Your assignment:
Count every line in this listing that has "dependency". Reply with only the total.

◇ ◇ ◇ ◇ ◇ ◇ ◇

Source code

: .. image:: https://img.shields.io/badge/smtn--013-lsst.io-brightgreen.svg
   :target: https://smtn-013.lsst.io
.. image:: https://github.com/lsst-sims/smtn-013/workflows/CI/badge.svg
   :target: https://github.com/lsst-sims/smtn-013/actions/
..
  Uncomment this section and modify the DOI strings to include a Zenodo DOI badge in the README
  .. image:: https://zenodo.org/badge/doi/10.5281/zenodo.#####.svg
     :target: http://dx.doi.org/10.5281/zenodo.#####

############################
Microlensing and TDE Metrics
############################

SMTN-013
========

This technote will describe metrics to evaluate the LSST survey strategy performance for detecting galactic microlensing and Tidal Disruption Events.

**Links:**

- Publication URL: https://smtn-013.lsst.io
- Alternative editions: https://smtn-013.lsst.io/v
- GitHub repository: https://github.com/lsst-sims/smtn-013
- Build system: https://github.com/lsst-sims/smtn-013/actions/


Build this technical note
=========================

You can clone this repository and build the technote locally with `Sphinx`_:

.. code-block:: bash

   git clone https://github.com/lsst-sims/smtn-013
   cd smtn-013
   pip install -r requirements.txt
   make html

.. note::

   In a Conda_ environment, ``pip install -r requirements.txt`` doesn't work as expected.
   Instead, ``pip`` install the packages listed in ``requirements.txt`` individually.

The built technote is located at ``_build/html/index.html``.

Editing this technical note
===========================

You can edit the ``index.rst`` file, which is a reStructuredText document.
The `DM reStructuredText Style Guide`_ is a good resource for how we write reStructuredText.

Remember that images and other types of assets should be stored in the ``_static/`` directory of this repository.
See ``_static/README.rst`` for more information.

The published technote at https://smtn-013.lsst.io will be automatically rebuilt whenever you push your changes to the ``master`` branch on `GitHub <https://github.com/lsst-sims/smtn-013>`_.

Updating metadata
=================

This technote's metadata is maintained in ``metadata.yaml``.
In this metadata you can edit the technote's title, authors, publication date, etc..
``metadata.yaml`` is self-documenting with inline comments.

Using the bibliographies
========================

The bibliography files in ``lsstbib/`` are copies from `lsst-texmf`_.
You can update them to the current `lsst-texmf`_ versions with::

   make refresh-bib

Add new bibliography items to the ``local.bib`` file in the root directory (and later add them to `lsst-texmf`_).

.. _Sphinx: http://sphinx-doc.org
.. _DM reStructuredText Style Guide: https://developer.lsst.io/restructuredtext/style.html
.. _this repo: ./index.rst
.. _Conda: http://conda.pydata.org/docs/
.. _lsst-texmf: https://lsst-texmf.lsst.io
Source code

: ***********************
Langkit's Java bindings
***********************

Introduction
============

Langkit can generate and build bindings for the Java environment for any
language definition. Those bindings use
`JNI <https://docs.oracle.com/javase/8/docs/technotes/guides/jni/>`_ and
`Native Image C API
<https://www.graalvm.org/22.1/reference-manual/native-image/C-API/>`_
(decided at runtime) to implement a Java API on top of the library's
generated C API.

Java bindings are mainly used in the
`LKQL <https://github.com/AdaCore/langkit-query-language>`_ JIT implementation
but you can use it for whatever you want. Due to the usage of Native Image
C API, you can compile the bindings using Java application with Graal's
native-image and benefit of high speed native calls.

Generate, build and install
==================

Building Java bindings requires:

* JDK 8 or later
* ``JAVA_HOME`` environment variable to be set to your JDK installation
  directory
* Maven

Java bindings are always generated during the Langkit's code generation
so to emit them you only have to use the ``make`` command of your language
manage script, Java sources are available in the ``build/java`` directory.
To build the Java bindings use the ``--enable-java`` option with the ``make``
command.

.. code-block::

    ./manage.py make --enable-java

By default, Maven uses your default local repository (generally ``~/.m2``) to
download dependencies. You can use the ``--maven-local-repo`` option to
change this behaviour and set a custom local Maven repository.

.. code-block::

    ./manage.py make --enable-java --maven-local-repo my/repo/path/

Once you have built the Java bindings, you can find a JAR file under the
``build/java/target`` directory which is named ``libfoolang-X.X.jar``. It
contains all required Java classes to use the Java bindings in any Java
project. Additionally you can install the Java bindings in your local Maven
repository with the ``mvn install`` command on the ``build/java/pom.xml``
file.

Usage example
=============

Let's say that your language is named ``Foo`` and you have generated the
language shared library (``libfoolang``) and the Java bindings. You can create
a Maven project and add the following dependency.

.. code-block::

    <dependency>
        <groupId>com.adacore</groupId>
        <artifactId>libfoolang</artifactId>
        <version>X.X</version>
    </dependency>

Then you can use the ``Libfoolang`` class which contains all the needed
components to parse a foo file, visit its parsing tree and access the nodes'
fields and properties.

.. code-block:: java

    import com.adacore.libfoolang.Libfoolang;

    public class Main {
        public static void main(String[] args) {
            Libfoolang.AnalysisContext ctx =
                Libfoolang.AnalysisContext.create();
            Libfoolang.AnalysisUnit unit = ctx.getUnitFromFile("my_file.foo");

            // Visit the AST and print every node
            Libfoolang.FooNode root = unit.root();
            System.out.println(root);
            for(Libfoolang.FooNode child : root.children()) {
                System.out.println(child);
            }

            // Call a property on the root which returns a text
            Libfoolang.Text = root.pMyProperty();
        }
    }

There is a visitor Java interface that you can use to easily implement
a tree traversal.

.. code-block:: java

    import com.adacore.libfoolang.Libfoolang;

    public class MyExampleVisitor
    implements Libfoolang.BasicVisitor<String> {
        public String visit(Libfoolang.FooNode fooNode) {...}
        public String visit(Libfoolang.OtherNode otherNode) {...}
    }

◇ ◇ ◇ ◇ ◇ ◇ ◇

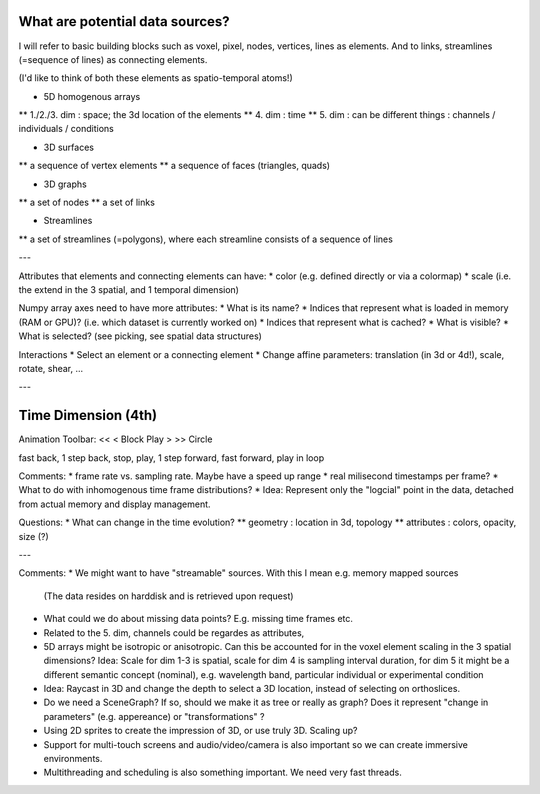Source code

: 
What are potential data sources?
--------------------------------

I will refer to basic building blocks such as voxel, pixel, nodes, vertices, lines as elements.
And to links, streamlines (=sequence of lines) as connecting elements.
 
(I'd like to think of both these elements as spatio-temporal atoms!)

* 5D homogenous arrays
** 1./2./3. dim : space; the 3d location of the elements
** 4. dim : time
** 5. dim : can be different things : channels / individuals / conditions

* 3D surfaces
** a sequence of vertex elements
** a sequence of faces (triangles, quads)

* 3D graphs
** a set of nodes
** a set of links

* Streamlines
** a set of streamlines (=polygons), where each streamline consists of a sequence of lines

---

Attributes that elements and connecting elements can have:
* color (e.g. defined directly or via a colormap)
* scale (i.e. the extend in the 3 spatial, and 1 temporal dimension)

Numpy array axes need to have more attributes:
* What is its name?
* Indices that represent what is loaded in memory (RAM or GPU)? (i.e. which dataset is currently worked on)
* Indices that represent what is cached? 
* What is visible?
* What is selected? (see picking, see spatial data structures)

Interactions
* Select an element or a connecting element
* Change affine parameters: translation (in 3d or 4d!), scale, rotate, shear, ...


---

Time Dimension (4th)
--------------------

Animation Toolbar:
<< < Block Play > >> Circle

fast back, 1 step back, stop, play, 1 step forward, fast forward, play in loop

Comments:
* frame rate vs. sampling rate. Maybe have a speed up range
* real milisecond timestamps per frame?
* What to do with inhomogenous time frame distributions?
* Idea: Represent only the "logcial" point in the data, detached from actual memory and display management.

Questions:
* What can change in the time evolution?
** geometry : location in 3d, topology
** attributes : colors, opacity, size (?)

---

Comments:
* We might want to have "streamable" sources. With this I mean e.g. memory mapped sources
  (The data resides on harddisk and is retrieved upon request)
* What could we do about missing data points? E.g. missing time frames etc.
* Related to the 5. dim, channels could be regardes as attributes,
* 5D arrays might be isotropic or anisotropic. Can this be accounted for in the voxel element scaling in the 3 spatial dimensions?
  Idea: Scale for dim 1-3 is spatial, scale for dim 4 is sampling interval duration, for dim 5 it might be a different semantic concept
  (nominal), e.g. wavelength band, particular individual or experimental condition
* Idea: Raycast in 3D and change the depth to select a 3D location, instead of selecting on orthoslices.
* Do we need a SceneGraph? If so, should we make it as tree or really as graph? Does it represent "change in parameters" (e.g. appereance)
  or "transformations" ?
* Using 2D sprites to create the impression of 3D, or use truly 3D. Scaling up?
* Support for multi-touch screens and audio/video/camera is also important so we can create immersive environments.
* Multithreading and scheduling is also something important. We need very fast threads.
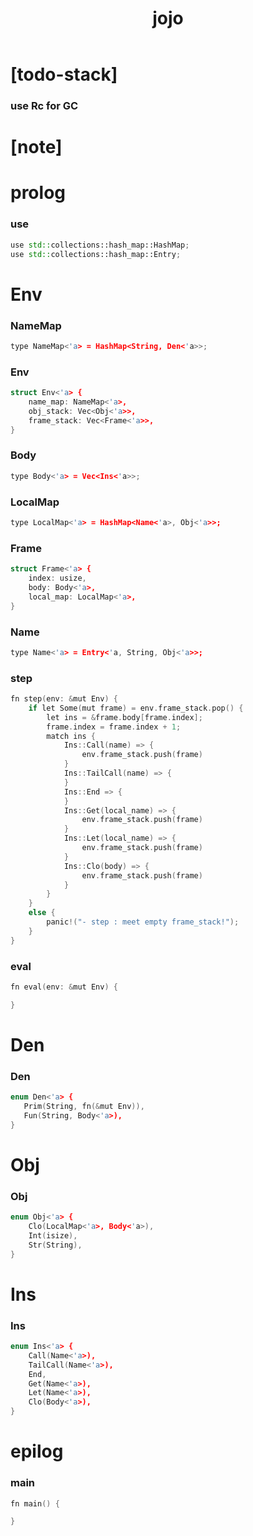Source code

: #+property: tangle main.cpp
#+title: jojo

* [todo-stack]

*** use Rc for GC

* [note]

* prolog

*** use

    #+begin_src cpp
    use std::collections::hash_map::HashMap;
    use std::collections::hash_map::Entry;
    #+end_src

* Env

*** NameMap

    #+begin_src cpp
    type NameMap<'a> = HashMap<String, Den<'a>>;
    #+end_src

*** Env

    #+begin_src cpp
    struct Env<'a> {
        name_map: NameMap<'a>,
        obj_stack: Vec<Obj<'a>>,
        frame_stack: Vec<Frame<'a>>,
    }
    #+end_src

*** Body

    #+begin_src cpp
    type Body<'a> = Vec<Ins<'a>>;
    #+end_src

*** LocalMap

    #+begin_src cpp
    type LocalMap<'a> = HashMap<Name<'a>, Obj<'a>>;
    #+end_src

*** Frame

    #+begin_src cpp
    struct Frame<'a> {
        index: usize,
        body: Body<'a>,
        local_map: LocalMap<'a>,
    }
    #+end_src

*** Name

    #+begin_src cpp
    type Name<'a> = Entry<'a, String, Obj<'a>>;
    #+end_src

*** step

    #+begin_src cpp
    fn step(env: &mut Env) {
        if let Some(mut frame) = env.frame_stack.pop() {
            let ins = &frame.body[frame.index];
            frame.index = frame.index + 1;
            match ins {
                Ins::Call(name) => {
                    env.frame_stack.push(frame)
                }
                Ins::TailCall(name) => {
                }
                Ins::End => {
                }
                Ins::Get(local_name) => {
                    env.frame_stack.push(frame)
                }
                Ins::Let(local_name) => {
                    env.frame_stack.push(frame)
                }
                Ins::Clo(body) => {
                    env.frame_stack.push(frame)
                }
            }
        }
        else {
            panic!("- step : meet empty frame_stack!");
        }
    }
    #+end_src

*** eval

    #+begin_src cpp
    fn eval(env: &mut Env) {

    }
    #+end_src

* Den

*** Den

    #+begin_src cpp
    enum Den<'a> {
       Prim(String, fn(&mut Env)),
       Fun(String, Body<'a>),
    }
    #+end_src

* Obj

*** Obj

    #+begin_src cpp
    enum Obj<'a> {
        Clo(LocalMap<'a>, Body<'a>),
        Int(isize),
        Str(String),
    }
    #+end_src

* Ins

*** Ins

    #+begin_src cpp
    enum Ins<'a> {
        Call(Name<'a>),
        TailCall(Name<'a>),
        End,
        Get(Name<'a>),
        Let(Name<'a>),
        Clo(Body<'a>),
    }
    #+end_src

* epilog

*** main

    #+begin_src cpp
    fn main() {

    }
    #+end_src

◇ ◇ ◇ ◇ ◇ ◇ ◇

Output for this exercise:
3